Joint en Californie, Jerome Siegel se remémore une conversation qu’il a eue avec son interprète en Namibie, qui vivait désormais en ville, mais qui venait de la tribu. « Je lui ai demandé : “Omar, as-tu déjà eu de la difficulté à dormir ?” Et il m’avait répondu : “oh, oui, oui… il y a trois ou quatre ans, je me suis cassé le bras, et je n’avais pas dormi de la nuit, ça me faisait trop mal” », se souvient Jerome Siegel, encore amusé par l’anecdote. Le terme « insomnie » n’existait tout simplement pas dans la langue des San, en Namibie, ni dans celle des Tsimane, en Bolivie.

Bien sûr, le mode de vie occidental diffère de celui des chasseurs-cueilleurs à bien des égards. L’alcool, la cigarette, la sédentarité, la nourriture industrielle, l’obésité, les téléphones intelligents le soir, la solitude, le stress au travail…

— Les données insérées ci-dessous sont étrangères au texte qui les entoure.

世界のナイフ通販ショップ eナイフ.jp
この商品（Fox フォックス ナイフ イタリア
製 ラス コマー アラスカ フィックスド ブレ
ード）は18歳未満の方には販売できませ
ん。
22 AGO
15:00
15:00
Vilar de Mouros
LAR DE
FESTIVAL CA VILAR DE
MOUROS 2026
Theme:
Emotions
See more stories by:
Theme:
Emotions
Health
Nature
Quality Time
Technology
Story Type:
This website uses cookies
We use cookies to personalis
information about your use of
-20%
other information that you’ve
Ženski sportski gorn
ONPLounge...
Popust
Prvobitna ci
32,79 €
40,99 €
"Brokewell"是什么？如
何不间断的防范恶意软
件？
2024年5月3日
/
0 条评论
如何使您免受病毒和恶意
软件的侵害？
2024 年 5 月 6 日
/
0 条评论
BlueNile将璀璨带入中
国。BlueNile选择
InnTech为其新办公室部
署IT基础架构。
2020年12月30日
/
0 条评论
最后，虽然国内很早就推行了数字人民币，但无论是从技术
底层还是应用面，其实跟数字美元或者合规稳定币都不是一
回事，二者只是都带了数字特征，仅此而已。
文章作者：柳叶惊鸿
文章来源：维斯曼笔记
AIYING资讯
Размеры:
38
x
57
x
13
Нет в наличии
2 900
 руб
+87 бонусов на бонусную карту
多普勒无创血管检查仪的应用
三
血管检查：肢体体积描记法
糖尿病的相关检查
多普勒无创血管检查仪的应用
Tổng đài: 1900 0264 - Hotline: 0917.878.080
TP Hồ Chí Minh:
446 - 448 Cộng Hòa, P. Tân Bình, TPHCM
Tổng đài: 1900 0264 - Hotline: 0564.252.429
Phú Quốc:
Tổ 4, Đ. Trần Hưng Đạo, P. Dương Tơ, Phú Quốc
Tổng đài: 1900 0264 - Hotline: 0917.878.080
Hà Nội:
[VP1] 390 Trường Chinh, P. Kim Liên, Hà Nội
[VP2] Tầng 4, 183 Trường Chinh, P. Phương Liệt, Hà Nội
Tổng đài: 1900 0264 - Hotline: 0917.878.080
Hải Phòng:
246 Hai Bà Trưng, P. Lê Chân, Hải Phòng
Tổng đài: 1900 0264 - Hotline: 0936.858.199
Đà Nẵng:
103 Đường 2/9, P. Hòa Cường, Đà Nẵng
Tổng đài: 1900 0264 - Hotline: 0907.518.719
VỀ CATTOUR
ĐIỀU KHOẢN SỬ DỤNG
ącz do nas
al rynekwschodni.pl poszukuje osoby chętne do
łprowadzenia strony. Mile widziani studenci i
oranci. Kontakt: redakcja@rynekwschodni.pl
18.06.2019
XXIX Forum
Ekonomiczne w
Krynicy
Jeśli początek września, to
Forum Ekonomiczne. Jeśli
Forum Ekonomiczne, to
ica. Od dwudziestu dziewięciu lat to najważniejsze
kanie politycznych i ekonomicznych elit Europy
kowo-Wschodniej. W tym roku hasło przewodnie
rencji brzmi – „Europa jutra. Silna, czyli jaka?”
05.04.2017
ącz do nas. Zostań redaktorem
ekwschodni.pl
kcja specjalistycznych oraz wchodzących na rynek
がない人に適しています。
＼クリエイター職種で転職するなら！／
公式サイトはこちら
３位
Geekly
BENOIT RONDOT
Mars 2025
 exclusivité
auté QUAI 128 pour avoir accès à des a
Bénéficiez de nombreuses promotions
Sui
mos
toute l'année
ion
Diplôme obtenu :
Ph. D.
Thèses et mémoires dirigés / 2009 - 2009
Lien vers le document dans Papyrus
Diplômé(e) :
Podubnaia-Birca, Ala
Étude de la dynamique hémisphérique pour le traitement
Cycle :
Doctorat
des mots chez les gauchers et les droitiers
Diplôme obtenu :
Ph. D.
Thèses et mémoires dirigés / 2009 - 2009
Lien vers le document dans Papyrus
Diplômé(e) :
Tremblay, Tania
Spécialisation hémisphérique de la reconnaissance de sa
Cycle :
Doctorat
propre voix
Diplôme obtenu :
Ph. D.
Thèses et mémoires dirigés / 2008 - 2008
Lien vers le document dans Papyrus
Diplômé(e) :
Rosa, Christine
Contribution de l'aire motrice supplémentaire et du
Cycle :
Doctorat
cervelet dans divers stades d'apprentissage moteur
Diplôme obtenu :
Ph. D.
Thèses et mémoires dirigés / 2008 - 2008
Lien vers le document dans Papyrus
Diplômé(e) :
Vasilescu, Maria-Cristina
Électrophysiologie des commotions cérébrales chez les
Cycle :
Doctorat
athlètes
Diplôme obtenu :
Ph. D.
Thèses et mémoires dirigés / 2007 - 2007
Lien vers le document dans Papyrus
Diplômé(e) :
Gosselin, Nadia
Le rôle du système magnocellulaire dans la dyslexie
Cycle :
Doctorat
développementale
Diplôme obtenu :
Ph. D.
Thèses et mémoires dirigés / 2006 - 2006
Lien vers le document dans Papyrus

Le professeur Jerome Siegel observe toutefois une autre différence, peut-être centrale dans l’équation : la fluctuation de température. Les membres des tribus se réveillaient au lever du soleil, ce qui correspond au retour de la lumière, mais aussi à la période la plus fraîche du cycle de 24 heures.

Décalage des signaux ?

En Californie, souligne Jerome Siegel, tout est climatisé : les maisons, les voitures, les lieux de travail, les magasins. La température est stable, toujours. Or, depuis des centaines de milliers d’années, le corps humain évolue en réponse aux variations quotidiennes de température, tant à la chaleur de l’après-midi qu’à la fraîcheur du petit matin.

Nous vivons dans une situation qui n’a jamais existé dans l’évolution humaine en matière de variation de température. Il y a toutes les raisons de croire qu’il y a un décalage avec les signaux pour nous réveiller et nous endormir.

Jerome Siegel

Les bébés non plus ne ressentent plus vraiment les fluctuations de température. Quel en sera l’effet ? Le professeur Siegel mène une étude pour comparer le sommeil de rongeurs qui grandissent à une température fixe à celui de rongeurs qui grandissent au rythme de la température. « Je m’attends à ce qu’ils aient un rythme de sommeil différent, à l’âge adulte », précise-t-il.

Concrètement, comment appliquer cette théorie (à part faire du camping son mode de vie) ? Jerome Siegel conseille aux gens ayant de la difficulté à dormir de réduire la température dans leur chambre à coucher. « La température minimale devrait être atteinte à l’heure du réveil, au lever du soleil, dit-il. Et on devrait aussi apprendre à tolérer les chaleurs de 3 h de l’après-midi. »

Une perspective évolutive

Quelle est la fonction du sommeil ? Le professeur Jerome Siegel propose une fascinante théorie basée sur l’évolution. Pourquoi l’éléphant d’Afrique – un grand herbivore – dort environ 2 heures par jour, tandis que le lion, un carnivore, en dort 14 ? Rien à voir avec la grosseur de leur cerveau ou leurs capacités cognitives, selon Jerome Siegel. Ce serait plutôt une affaire… d’énergie. Le succès des espèces dépend en outre de l’équilibre entre l’apport en nourriture et la dépense d’énergie, rappelle-t-il. Le nombre d’heures de sommeil dont chaque espèce a besoin serait donc intimement lié à leur niche écologique et à leurs besoins en matière d’alimentation. « Être éveillé 24 heures ne serait pas une bonne façon de perpétuer l’espèce – on se reproduirait à un rythme énorme, jusqu’à la famine », dit-il.